TEXT:
Whilst wars of succession do not involve the same number or type of combatants as in the last two World Wars, their potential for destruction and their danger for the international community cannot be underestimated.
There are currently many peoples seeking independence from what they perceive as foreign and alien rulers including the Chechens, West Papuans, Achenese, Tibetans, and the Kurds. The break-up of Yugoslavia and the former USSR, together with recent conflicts in South Ossetia, reveal that the potential for future wars of secession remains high.
This book explores the relationship between recognition, statehood and self-determination showing how self-determination continues to be relevant beyond European decolonisation. The book considers how and why unresolved questions of self-determination have the potential to become violent, arguing that violence is more likely because there are currently no clear and fair ways to peaceable determine how claims for self-determination should be decided.
The book then goes on to investigate whether the International Court of Justice, as the primary judicial organ of the United Nations could successfully resolve questions of self-determination through the application of legal analysis and principles of international law. The book assesses whether the ICJ is a suitable forum, looking at the strengths and weaknesses of the Court's advisory jurisdiction, as well as how effective the Court is in view of the absence of any international police force or enforcement powers.
The issue of whether the ICJ's jurisdiction in its current form will permit people to access the Court's jurisdiction to claim for self-determination is considered along with what changes would need to be made in order for it to provide an effective means for the peaceful "birth" of States.

TO DO:
A: Return the part of the book description starting with "The book then" and going on through "or enforcement powers.".
B: Answer these questions from the book description:
(i) Which peoples does it list as seeking independence?
(ii) What does it call the International Court of Justice in relation to the United Nations?
(iii) Which absence does it mention when assessing how effective the Court is?
C: According to the book description, why are unresolved questions of self-determination more likely to become violent?
Rely only on the book description for what is asked here.

PROVIDED MATERIAL:
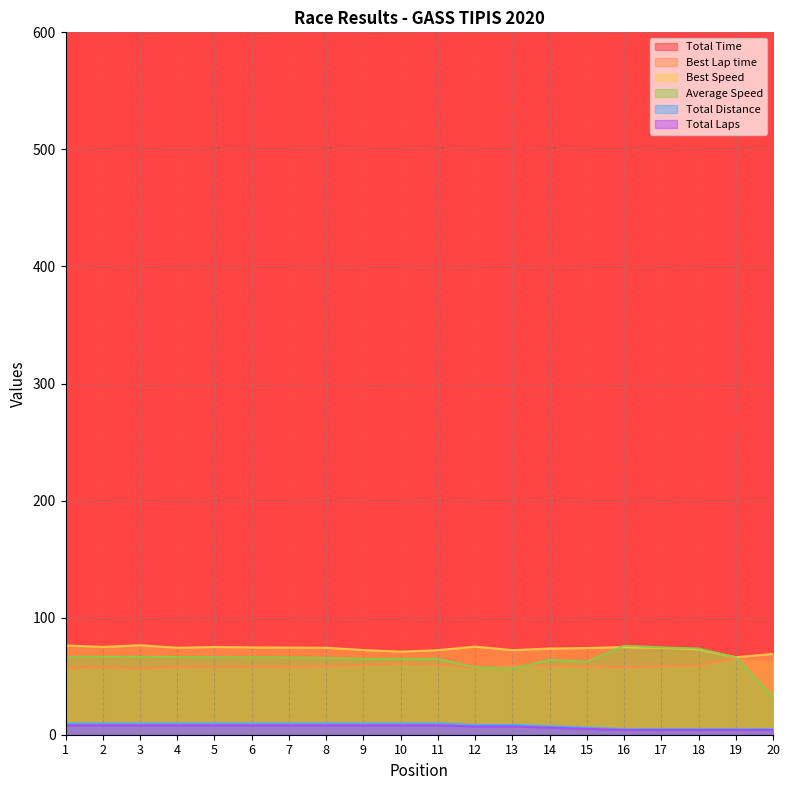

What is the difference between the maximum and minimum values in the Total Distance series?

4.8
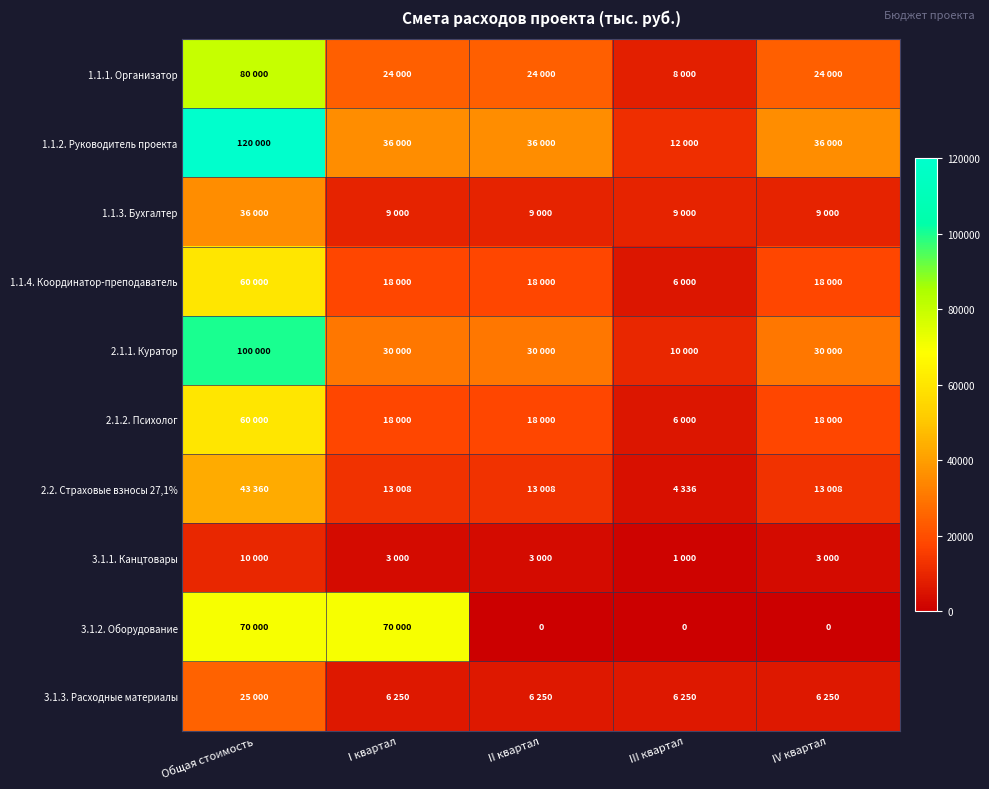

What is the sum of the 1.1.3. Бухгалтер values at II квартал and IV квартал?

18000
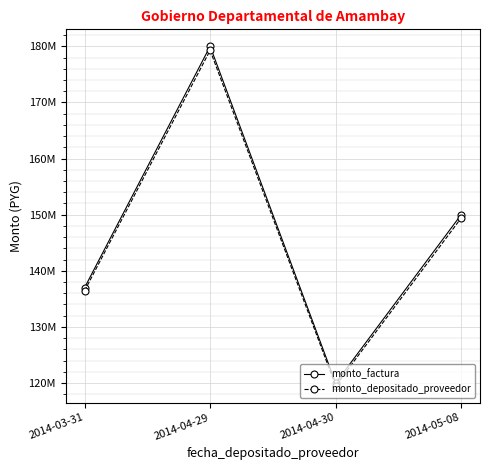

Reading left to right, list all the values displayed in this chart.

monto_factura: 2014-03-31=137000000	2014-04-29=180000000	2014-04-30=120000000	2014-05-08=150000000
monto_depositado_proveedor: 2014-03-31=136452000	2014-04-29=179280000	2014-04-30=119520000	2014-05-08=149400000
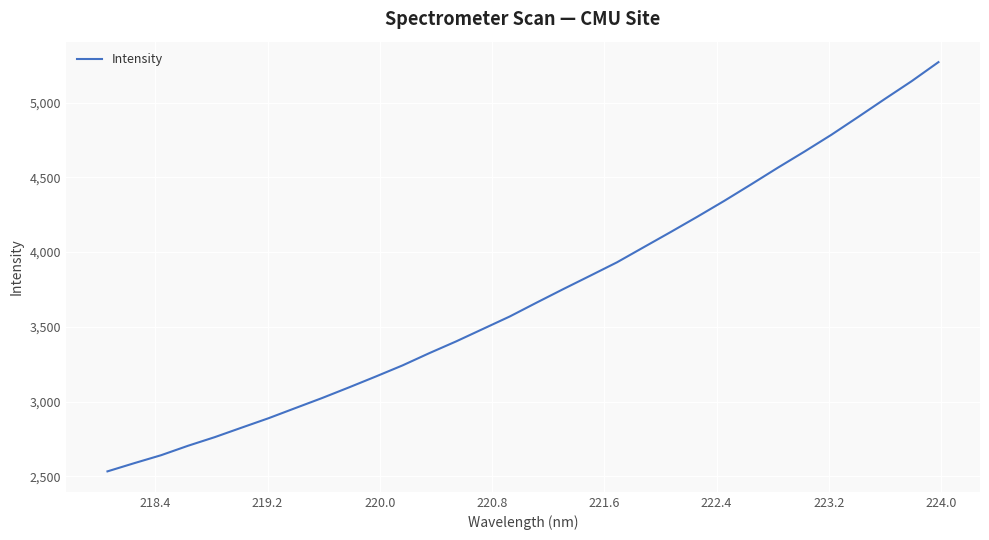

What is the smallest value displayed?

2532.9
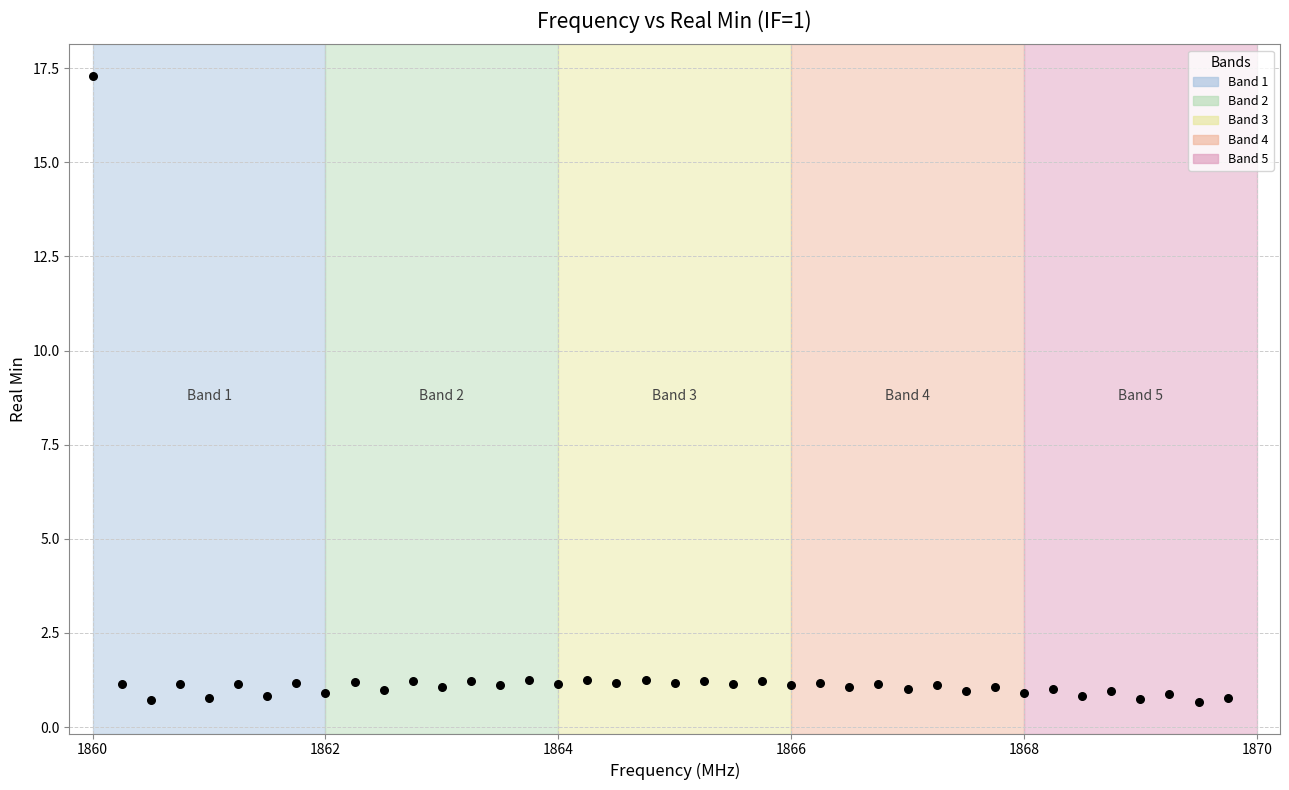

What is the range of Y values (max minus min)?

16.6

RESULTS:
A:
The book then goes on to investigate whether the International Court of Justice, as the primary judicial organ of the United Nations could successfully resolve questions of self-determination through the application of legal analysis and principles of international law. The book assesses whether the ICJ is a suitable forum, looking at the strengths and weaknesses of the Court's advisory jurisdiction, as well as how effective the Court is in view of the absence of any international police force or enforcement powers.

B:
(i) The Chechens, West Papuans, Achenese, Tibetans, and the Kurds.
(ii) The primary judicial organ of the United Nations.
(iii) The absence of any international police force or enforcement powers.

C: The book argues that violence is more likely because there are currently no clear and fair ways to decide peacefully how claims for self-determination should be settled.